# Microsoft Office Application Help - Excel Help forum > Excel General >  >  Changing Cell colour using IF Statement?

## robbiebrown34

Hi, 

not sure if this is possible but here goes.

I have created a stock sheet using excel, and so far everything is ok. But i would like to change the cell colour based on the result.
e.g. my if statement is this: 

=IF(F11<=3,"Need to Order","Ok for Stock")

Basically, if the stock level goes below 3 on any item, it shows "Need to order" and when this is shown, i would like the cell to change to Red, or any different colour which makes is stand out. As we have hundreds of stock items, and it would be helpful if we could just look at the sheet and know exactly what needs ordering straight away, without having to fish out the "need to order" text! 

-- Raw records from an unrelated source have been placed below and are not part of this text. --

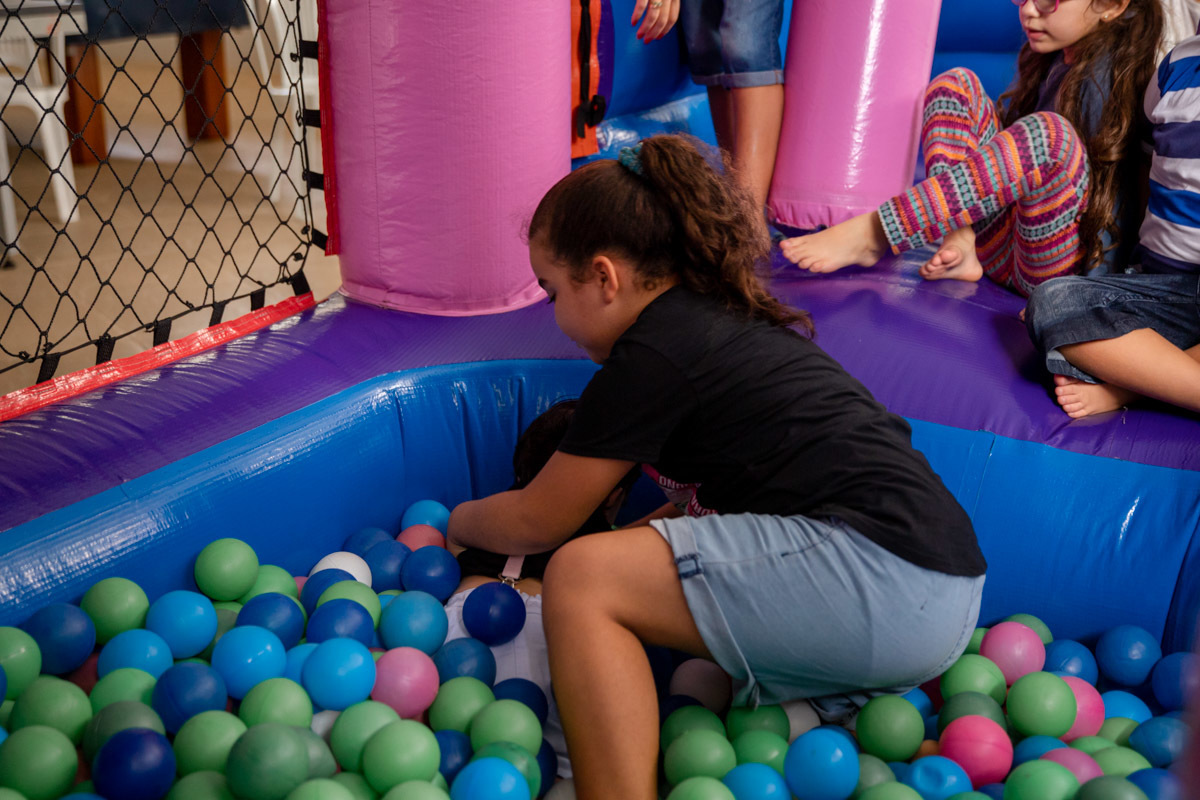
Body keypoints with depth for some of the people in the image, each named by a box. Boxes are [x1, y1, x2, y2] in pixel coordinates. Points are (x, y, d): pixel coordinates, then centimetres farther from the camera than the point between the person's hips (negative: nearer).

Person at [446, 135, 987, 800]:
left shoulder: (651, 357, -8)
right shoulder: (721, 316, 20)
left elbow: (538, 522, 4)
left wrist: (458, 522, 23)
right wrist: (638, 533, 26)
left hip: (880, 566, -11)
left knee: (582, 580, -13)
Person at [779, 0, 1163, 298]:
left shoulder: (1109, 78, -11)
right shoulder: (1050, 61, 13)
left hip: (1063, 274, -8)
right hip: (1002, 248, 8)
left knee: (1048, 133, -36)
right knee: (954, 85, 3)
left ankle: (871, 234, -31)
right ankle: (958, 246, -15)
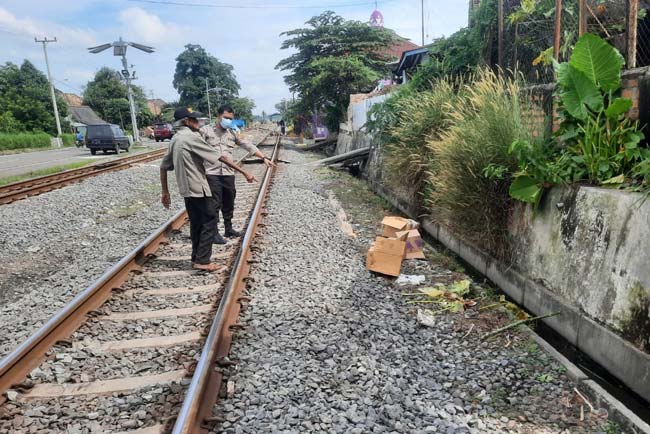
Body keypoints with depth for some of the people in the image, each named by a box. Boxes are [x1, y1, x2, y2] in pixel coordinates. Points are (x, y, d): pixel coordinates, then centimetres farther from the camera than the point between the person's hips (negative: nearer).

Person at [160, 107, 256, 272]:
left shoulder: (175, 139, 11)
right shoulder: (192, 137, -15)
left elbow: (163, 167, 14)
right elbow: (220, 157, -18)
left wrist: (165, 192, 19)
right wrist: (244, 172, -17)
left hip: (186, 189, 9)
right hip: (198, 188, -8)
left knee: (196, 223, 15)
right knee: (209, 221, -1)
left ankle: (197, 258, 20)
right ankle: (202, 260, -2)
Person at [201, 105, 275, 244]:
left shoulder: (233, 133, 12)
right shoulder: (206, 130, 2)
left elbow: (248, 146, 10)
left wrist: (264, 158, 5)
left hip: (228, 174, 4)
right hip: (212, 173, -4)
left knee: (229, 204, 13)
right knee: (214, 204, -3)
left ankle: (228, 229, 29)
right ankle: (214, 233, 6)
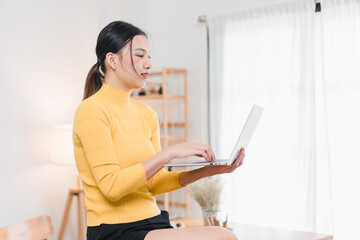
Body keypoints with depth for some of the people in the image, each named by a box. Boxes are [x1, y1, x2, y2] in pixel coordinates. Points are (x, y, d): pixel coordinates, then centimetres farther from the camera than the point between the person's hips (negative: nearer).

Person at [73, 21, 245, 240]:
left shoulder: (147, 114, 13)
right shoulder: (92, 111, -9)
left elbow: (153, 183, 11)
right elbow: (112, 186, -17)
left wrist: (205, 171, -3)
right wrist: (170, 152, -19)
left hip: (153, 222, 7)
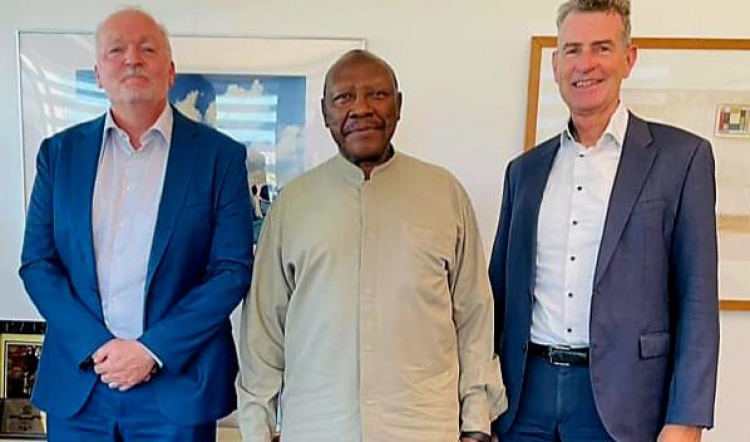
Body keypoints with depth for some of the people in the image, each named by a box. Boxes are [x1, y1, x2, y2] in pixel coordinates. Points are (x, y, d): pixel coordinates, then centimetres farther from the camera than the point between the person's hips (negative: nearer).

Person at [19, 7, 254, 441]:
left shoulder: (220, 155, -4)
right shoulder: (60, 151, 5)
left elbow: (233, 270, -7)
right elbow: (37, 263, 3)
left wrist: (153, 350, -12)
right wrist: (95, 347, -9)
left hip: (178, 386, -2)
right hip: (76, 384, 3)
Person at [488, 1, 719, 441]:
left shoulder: (682, 156, -2)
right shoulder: (525, 169, 9)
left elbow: (698, 299, -5)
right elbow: (501, 290, 11)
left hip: (621, 398, -3)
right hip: (526, 393, 3)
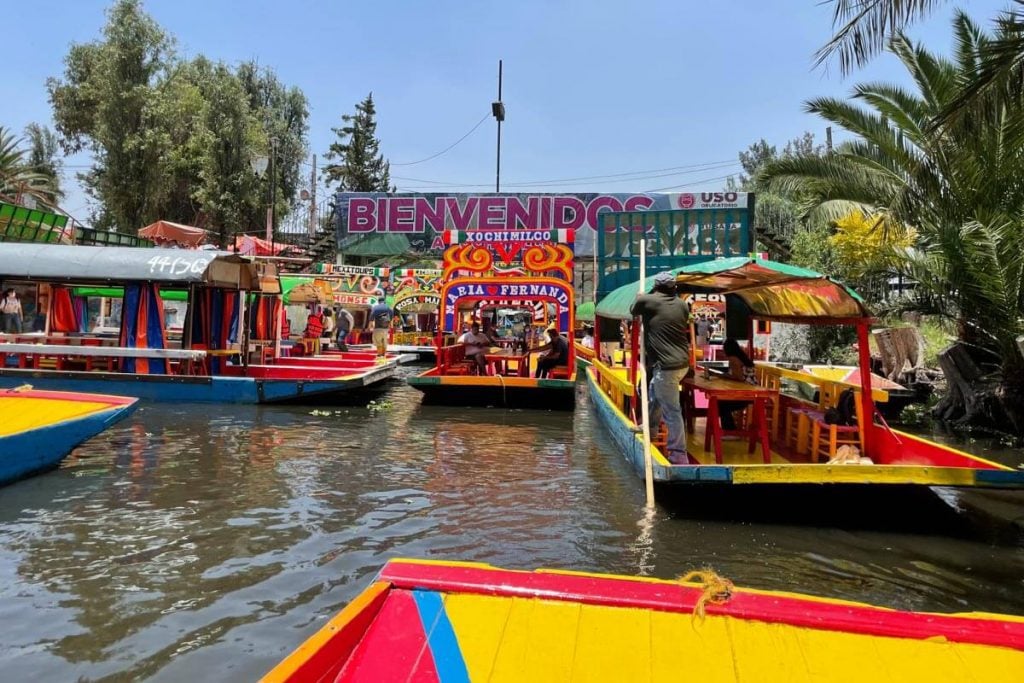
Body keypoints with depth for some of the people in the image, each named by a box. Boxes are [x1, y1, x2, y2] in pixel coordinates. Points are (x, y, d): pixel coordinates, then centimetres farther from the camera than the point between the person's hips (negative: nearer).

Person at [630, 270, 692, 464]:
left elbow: (633, 311, 16)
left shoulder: (647, 300, -6)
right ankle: (650, 425, 47)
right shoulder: (682, 304, 9)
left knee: (671, 411, -4)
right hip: (681, 362, 8)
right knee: (654, 390, 30)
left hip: (666, 365, -8)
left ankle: (679, 455, -1)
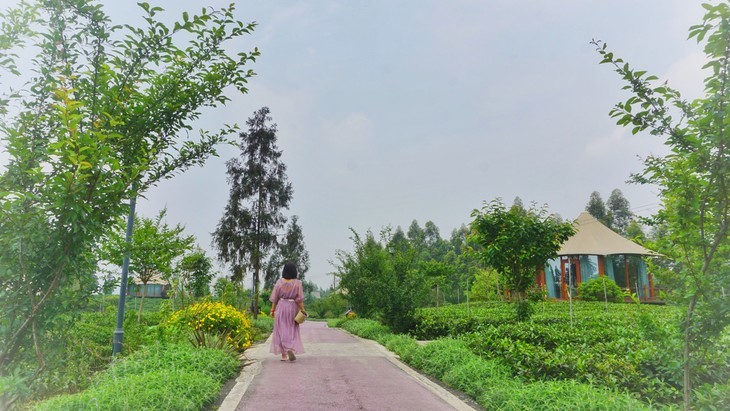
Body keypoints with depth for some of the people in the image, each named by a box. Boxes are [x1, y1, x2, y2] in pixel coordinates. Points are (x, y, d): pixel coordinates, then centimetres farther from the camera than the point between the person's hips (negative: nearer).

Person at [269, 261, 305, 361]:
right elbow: (300, 299, -10)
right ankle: (290, 349, -11)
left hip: (281, 307, 1)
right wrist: (302, 310, -4)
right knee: (292, 331, 11)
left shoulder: (279, 282, -5)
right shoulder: (297, 283, -9)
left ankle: (283, 355, 9)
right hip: (292, 308, -1)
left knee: (281, 331, 9)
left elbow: (275, 298, -1)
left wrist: (272, 309, 8)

Hope this is possible, but if not, are there other ways around this?

Thanks in advance

Rob

----------


## VBA Noob

Take a look at conditional formatting

http://www.contextures.com/xlCondFormat01.html

E.g Select Column F and enter less than or equal to 3

VBA Noob

----------


## robbiebrown34

Superb, Worked a treat. Thanks for this. Now i feel very stupid that its something very simple! Doh!

Thanks Again

----------


## VBA Noob

Glad I could help.

VBA Noob

----------